Assemblymember Bronson: Bills Pass Assembly to Protect Military Funerals, Prevent Disturbances

Assemblymember Harry B. Bronson (D-Rochester/Chili/Riga/Rush/Wheatland) sponsored two measures that passed the Assembly that would further protect funeral services and their attendees from disruptive protestors. The legislation would establish a 300-foot buffer zone around funeral services beyond which demonstrators couldn’t disturb mourners (A.7698) and empower local governments to require permits for any demonstrations taking place within 1,000 feet of the services (A.7697).

The first measure would expand upon a 2008 law prohibiting purposeful disturbances within a 100-foot radius of religious services, funerals, burials and memorial services (Ch. 566 of 2008). The new legislation would increase that area to 300 feet, and any interference, disrupting or disturbing a religious service, funeral, burial or memorial service would result in a class A misdemeanor.

“While it is true that protestors have the right to freedom of speech, they shouldn’t have the right to carry on in a disturbing manner and interfere with the funeral service of a deceased veteran,” Bronson said. “These bills will give the loved ones of the deceased the necessary buffer from those trying to protest.”

Bronson’s second bill would authorize communities to require demonstrators to obtain permits from the locality for any demonstrations organized within 1,000 feet of a wake, funeral, burial or memorial service.
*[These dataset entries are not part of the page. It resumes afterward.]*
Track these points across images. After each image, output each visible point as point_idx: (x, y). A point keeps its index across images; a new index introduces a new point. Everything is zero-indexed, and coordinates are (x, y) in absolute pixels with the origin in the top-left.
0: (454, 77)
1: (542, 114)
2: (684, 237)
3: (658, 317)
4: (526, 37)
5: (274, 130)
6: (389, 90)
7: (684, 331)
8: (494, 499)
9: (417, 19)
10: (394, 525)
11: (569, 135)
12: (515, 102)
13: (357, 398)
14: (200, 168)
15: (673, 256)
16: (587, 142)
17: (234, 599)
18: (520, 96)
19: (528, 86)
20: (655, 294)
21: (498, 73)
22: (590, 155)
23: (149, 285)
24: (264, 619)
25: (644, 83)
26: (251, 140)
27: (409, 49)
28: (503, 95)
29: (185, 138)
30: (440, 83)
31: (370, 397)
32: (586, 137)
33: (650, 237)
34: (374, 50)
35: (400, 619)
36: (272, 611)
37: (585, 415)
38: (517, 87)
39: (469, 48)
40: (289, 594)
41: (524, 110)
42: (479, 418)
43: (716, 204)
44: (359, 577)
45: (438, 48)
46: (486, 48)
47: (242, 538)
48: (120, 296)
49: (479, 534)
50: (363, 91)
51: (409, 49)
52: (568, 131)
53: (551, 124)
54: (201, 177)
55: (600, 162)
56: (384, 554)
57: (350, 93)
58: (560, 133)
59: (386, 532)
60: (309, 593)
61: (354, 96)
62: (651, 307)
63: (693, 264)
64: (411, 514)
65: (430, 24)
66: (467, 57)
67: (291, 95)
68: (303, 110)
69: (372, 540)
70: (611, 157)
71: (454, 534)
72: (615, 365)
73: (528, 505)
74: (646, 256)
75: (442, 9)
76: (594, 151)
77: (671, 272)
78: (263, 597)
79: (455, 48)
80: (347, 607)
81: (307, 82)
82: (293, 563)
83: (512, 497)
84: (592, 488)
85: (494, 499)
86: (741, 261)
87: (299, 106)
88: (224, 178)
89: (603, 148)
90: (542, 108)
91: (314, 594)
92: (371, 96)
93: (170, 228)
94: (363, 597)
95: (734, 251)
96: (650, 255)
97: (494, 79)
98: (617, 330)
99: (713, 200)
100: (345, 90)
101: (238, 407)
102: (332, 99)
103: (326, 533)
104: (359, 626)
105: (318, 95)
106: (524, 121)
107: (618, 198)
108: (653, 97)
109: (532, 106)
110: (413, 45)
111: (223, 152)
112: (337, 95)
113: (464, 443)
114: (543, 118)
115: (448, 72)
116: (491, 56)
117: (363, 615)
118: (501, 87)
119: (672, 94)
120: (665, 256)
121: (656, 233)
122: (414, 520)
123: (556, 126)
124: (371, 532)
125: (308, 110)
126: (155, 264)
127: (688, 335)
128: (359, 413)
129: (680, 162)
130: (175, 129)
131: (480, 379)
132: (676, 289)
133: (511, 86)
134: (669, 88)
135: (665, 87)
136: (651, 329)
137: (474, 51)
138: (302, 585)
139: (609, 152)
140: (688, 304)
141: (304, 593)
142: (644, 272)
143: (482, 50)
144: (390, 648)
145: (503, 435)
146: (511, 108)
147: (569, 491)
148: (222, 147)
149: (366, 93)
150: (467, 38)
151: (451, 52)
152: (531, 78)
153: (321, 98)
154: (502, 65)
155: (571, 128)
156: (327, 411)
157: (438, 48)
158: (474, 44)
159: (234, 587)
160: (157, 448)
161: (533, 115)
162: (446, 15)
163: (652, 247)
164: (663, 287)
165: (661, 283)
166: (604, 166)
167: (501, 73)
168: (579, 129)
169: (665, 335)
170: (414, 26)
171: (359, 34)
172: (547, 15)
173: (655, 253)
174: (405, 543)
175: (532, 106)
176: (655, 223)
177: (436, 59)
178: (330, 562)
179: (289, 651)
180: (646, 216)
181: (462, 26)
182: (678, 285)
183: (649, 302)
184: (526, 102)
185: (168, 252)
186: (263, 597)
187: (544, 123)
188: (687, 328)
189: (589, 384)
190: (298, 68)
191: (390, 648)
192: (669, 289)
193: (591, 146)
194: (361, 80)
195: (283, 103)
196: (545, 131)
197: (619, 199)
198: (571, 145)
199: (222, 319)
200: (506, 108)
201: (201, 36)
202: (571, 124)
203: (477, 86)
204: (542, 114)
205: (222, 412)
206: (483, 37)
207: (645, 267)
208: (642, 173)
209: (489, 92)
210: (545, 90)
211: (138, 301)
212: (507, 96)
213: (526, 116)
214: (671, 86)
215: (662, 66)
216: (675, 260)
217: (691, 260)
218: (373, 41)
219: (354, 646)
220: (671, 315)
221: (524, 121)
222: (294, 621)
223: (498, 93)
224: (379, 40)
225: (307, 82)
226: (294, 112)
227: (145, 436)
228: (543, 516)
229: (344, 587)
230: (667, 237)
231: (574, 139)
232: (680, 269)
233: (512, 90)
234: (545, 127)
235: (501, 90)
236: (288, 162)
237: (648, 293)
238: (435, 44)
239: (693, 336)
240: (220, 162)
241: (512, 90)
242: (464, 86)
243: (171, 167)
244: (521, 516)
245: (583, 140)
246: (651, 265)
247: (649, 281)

The state would also be directed to develop a similar permitting system for any demonstrations held on state property. Anyone found in violation of a permit requirement would face civil penalties. The severity of these penalties would be determined by the individual communities, and violators on state property would face civil fines of up to $500 upon a first violation, up to $1,000 for a second violation and up to $2,000 for a third violation.

“These bills send a clear message to all protestors that military funerals will not be a forum to convey objective messages,” Bronson said. “These services are not the proper stage for protestors. The deceased veterans, their family and other loved ones deserve a respectful time to mourn.”